Du Bois déplore la méconnaissance de l’autre et constate qu’entre Blancs et Noirs, « il n’y a aucune communauté de vie intellectuelle... L’homme blanc, tout comme le Noir, est prisonnier de cette ligne de couleur qui l’exclut lui aussi ».    Loin de négliger l’aspect spirituel, il évoque les croyances et les légendes propres à son peuple dont la religion est devenue baptiste ou méthodiste. De même, il n’occulte pas les échecs, les tentatives avortées, les projets mort-nés afin de mieux nous faire prendre conscience de la difficulté d’une lutte dont il dit lui-même qu’elle porte atteinte à la dignité des Noirs. Elle les contraint en effet à quémander une reconnaissance politique et économique, alors que ces droits sont dus à tout être humain.

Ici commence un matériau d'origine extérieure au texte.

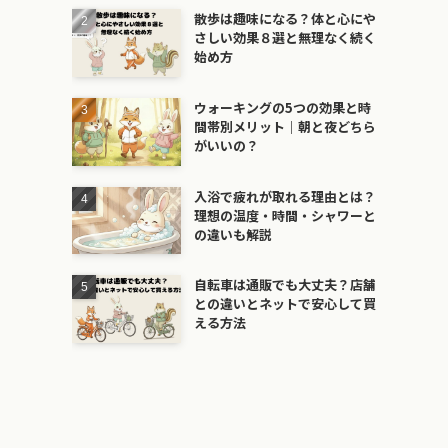
散歩は趣味になる？体と心にや
さしい効果８選と無理なく続く
始め方
ウォーキングの5つの効果と時
間帯別メリット｜朝と夜どちら
がいいの？
入浴で疲れが取れる理由とは？
理想の温度・時間・シャワーと
の違いも解説
自転車は通販でも大丈夫？店舗
との違いとネットで安心して買
える方法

Il estime, par ailleurs, que la solution au problème noir est marxiste et internationale puisqu’il faut comprendre la répression des Noirs en termes de lutte des classes. Il pose enfin la question de l’identité du Noir américain. Du Bois, comme Senghor, est un métis culturel, un lettré imprégné de la culture de l’autre qui vit une approche différente et complémentaire de l’humanité. Selon lui, le concept de race n’est pas biologique ou phénotypique, mais historique et culturel, et établit fortement l’opposition entre les Américains et les Afro-Américains sur la base d’un traitement injuste. De cette injustice sont nés les chants de la douleur qui émaillent le récit de Du Bois et sont à l’origine de la musique noire par excellence : le blues.

À l’époque où Du Bois écrit Les Âmes du Peuple noir, les Noirs ne sont pas des citoyens à part entière. C’est donc bien l’identité collective d’un peuple, au sens de nation, qu’il s’agit de construire ; et c’est bien un texte nationaliste que Du Bois lance dans le monde : « Entends mon cri, ô Dieu lecteur ; fais que mon livre, ce livre ne tombe pas, mort-né, dans les déserts du monde. Fais que jaillissent de ces pages…une pensée vigoureuse et la ferme ambition d’une merveilleuse moisson… »

 
 
Le problème du XXe siècle est pour Du Bois le problème de la ligne de partage des couleurs.
 
BIBLIOGRAPHIE
Les Âmes du Peuple noir de W-E-B Du Bois, traduction de Magali Bessone, La Découverte 2007, 339 p.